Results: PARP-1 silencing significantly reduced MMP-2 and MMP-9 activities and carbon ion exposure further diminished their activities to less than 3 % of control H-vector. On the contrary, gamma radiation enhanced both MMP-2 and MMP-9 activities in H-vector but not in HsiI cells. The expression of MMP-2 and MMP-9 in H-vector and HsiI showed different pattern after carbon ion exposure. All three TIMPs were increased in HsiI, whereas only TIMP-1 was up-regulated in H-vector after irradiation. Notably, the expressions of all TIMPs were significantly higher in HsiI than H-vector at 4 Gy. Apoptosis was the predominant mode of cell death and no autophagic death was observed.
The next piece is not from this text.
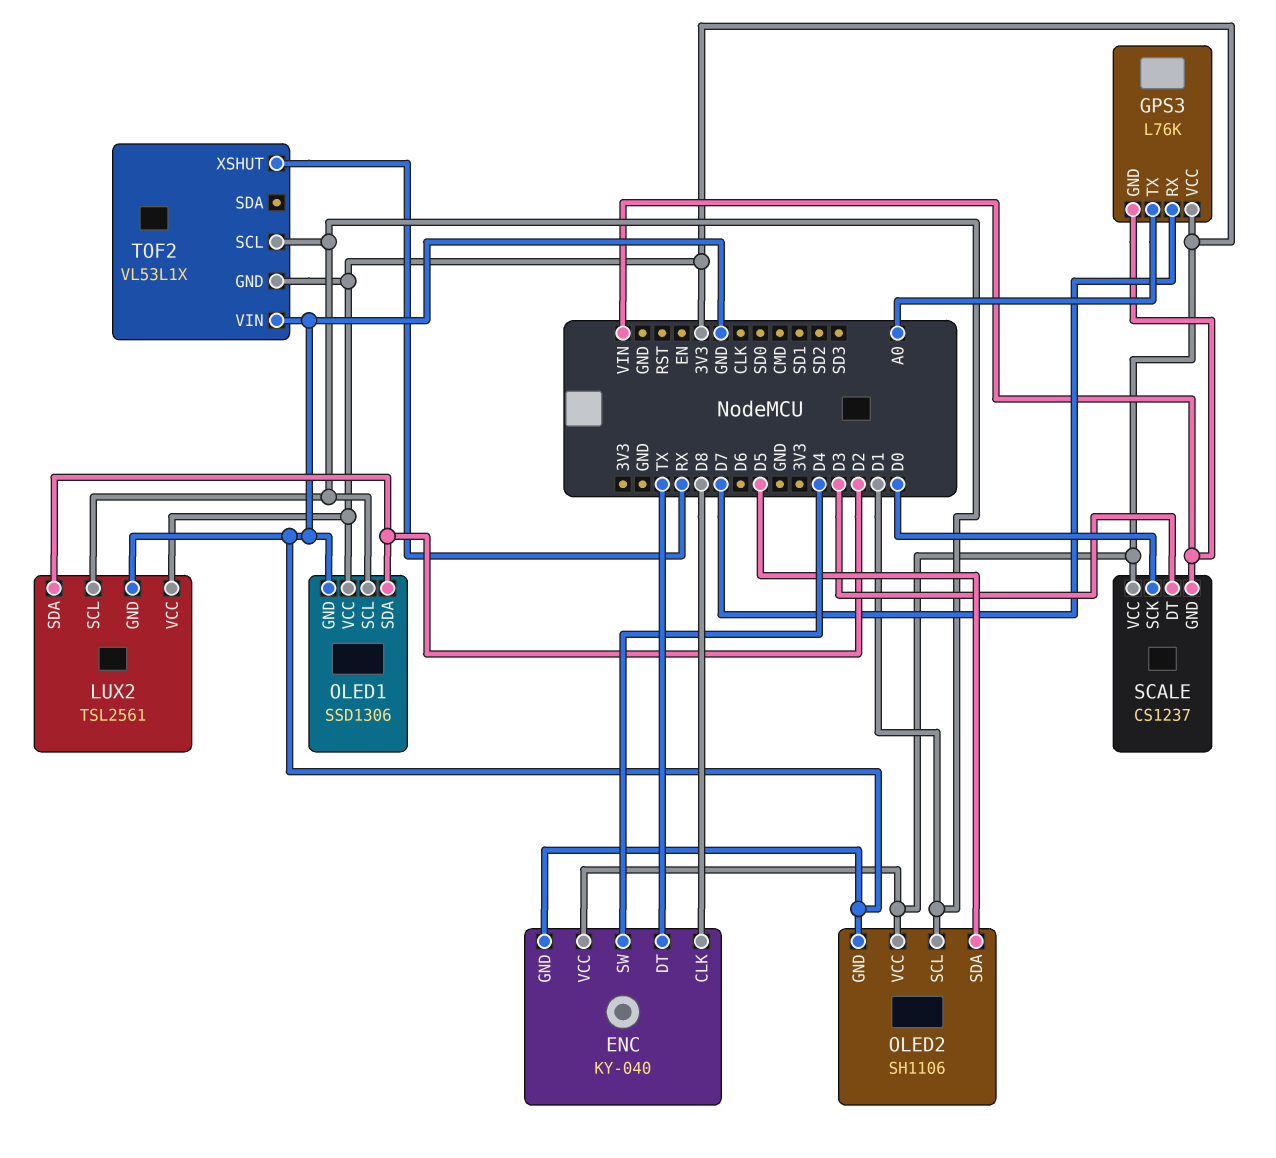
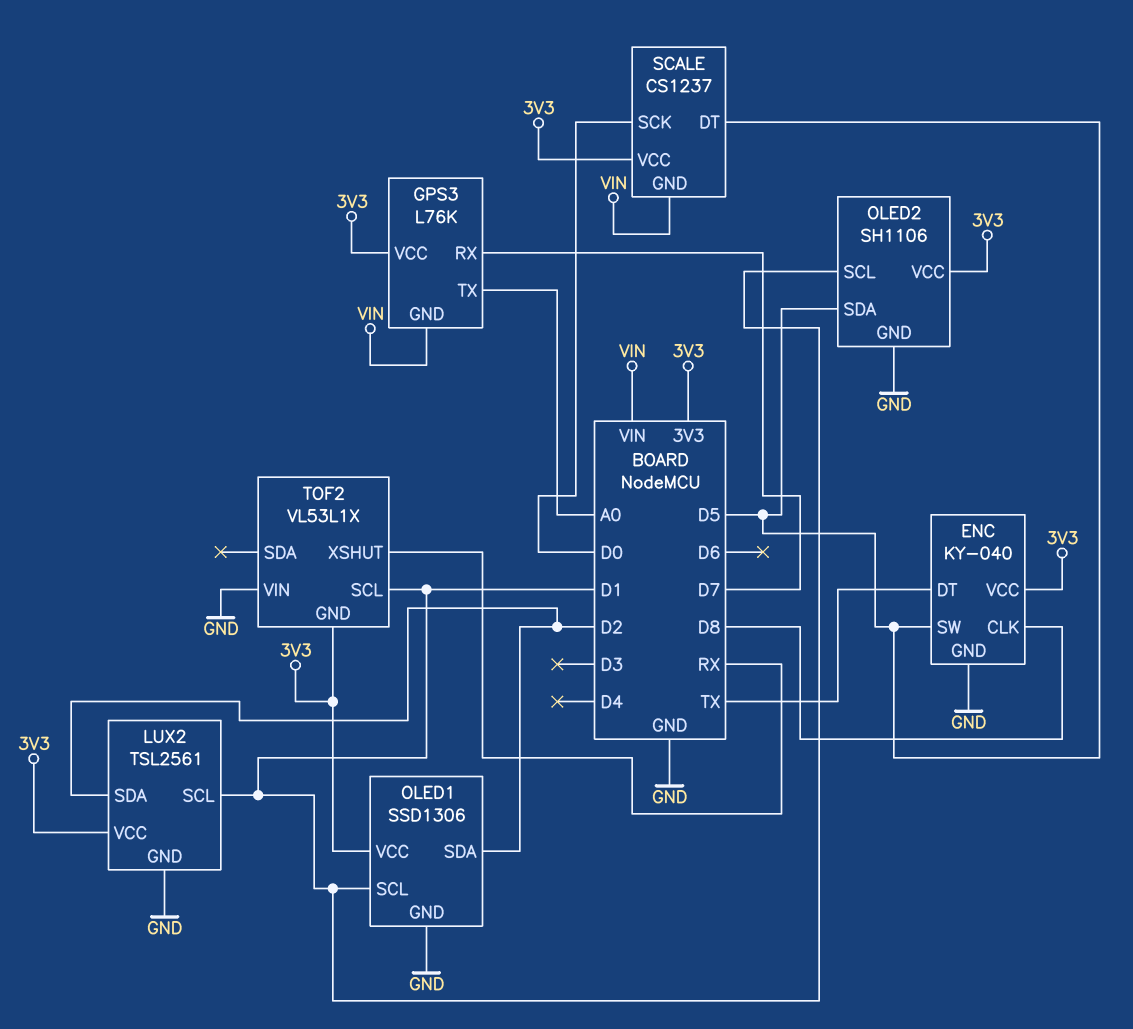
ENC pin SW: D4 -> D5
SCALE pin DT: D3 -> D5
Conclusions: Our study demonstrates for the first time that PARP-1 inhibition in combination with carbon ion synergistically decreases MMPs activity along with overall increase of TIMPs. These data open up the possibilities of improvement of carbon ion therapy with PARP-1 inhibition to control highly metastatic cancers.

Keywords: Apoptosis; Carbon ion exposure; Cell death; Gamma radiation; Matrix metalloproteinases (MMPs); PARP-1; Tissue inhibitor of matrix metalloproteinases (TIMPs).